From Publishers Weekly
Bachelor lawyer Abraham Lincoln shared a bed with Illinois storekeeper Joshua Speed for three years starting in 1839. Because of its portrayal of a lesbian "Boston marriage," Henry James's The Bostonians was omitted from the 26-volume Scribner edition of his works published 1907-1917. The facts recounted in this chronicle of gay and lesbian history from Walt Whitman to the movie Philadelphia range from the trivial to the interesting to the revelatory, with chapter-length narratives on the Harlem Renaissance and Paris in the 1920s; the Oscar Wilde and Radclyffe Hall trials; the romantic relationships between Eleanor Roosevelt and reporter Lorena Hickok; homosexual entanglements among the Bloomsbury set; and Native American men who dressed and lived as women. Miller (Out in America) uses a conventional textbook style that at times infuriates with the simplicity of its tone. Although he uses fairly well-known primary source material, his excerpts are intriguing: A moving passage from Marvin Leibman's Coming Out Conservative illustrates his experience with discrimination in the military during WWII; Gide's autobiography recaptures his impression of meeting Wilde and Lord Alfred Douglas at 25. This overview shows how some recent advances merely reprise gains made and lost in the past; while some past activities outdid anything in the present. Photos not seen by PW.
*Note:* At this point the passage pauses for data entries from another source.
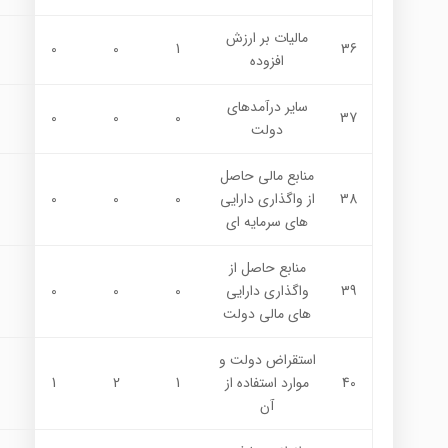
ماليات بر ارزش
0
0
1
36
افزوده
ساير درآمدهاي
0
0
0
37
دولت
منابع مالي حاصل
38
از واگذاري دارايي
0
0
0
هاي سرمايه اي
منابع حاصل از
39
واگذاري دارايي
0
0
0
هاي مالي دولت
استقراض دولت و
40
موارد استفاده از
1
2
1
آن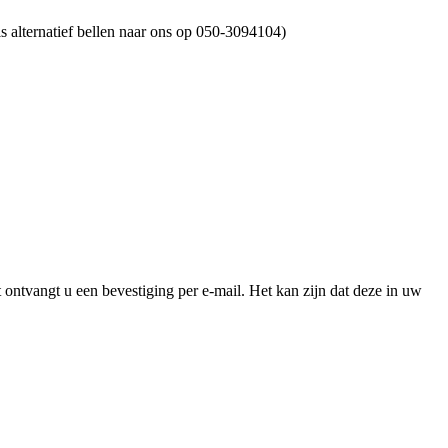
ls alternatief bellen naar ons op 050-3094104)
st ontvangt u een bevestiging per e-mail. Het kan zijn dat deze in uw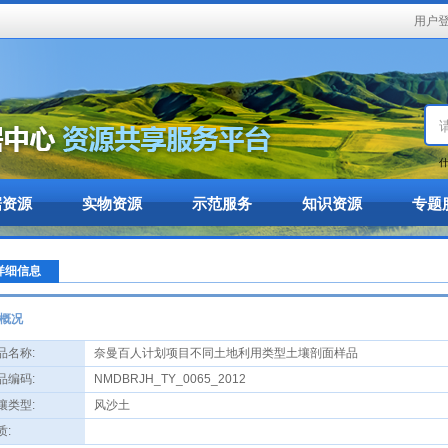
用户
什
据资源
实物资源
示范服务
知识资源
专题
详细信息
概况
名称:
奈曼百人计划项目不同土地利用类型土壤剖面样品
编码:
NMDBRJH_TY_0065_2012
类型:
风沙土
:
Copyright 1995 Reed Business Information, Inc.
From Booklist
Miller applies his sturdy journalist's prose to the task of producing a popular history of gay men and lesbians since the coining of the word
homosexuality in an anonymous German pamphlet in 1869. Drawing on the large library of self-consciously gay scholarship amassed since the 1969 birth of gay liberation, Miller treats each major topic as it arises in the historical record. Many of the resulting 31 chapters include, besides the main narrative, excerpts from writings and sidebars on figures or developments germane to the chapter subjects. Although Miller covers recent developments in other parts of the world quite well, this is, because of the way gay history has unfolded during the past 125 years, an account of events primarily in the West--indeed, mostly in the U.S. Reflecting, perhaps, the secular and leftist biases rampant among gay writers and activists, Miller overlooks two major developments--the growth of gay religious groups and the burgeoning of political conservatism among gay male intellectuals--but he's no radical toady, and what he does cover he presents fairly and very accessibly.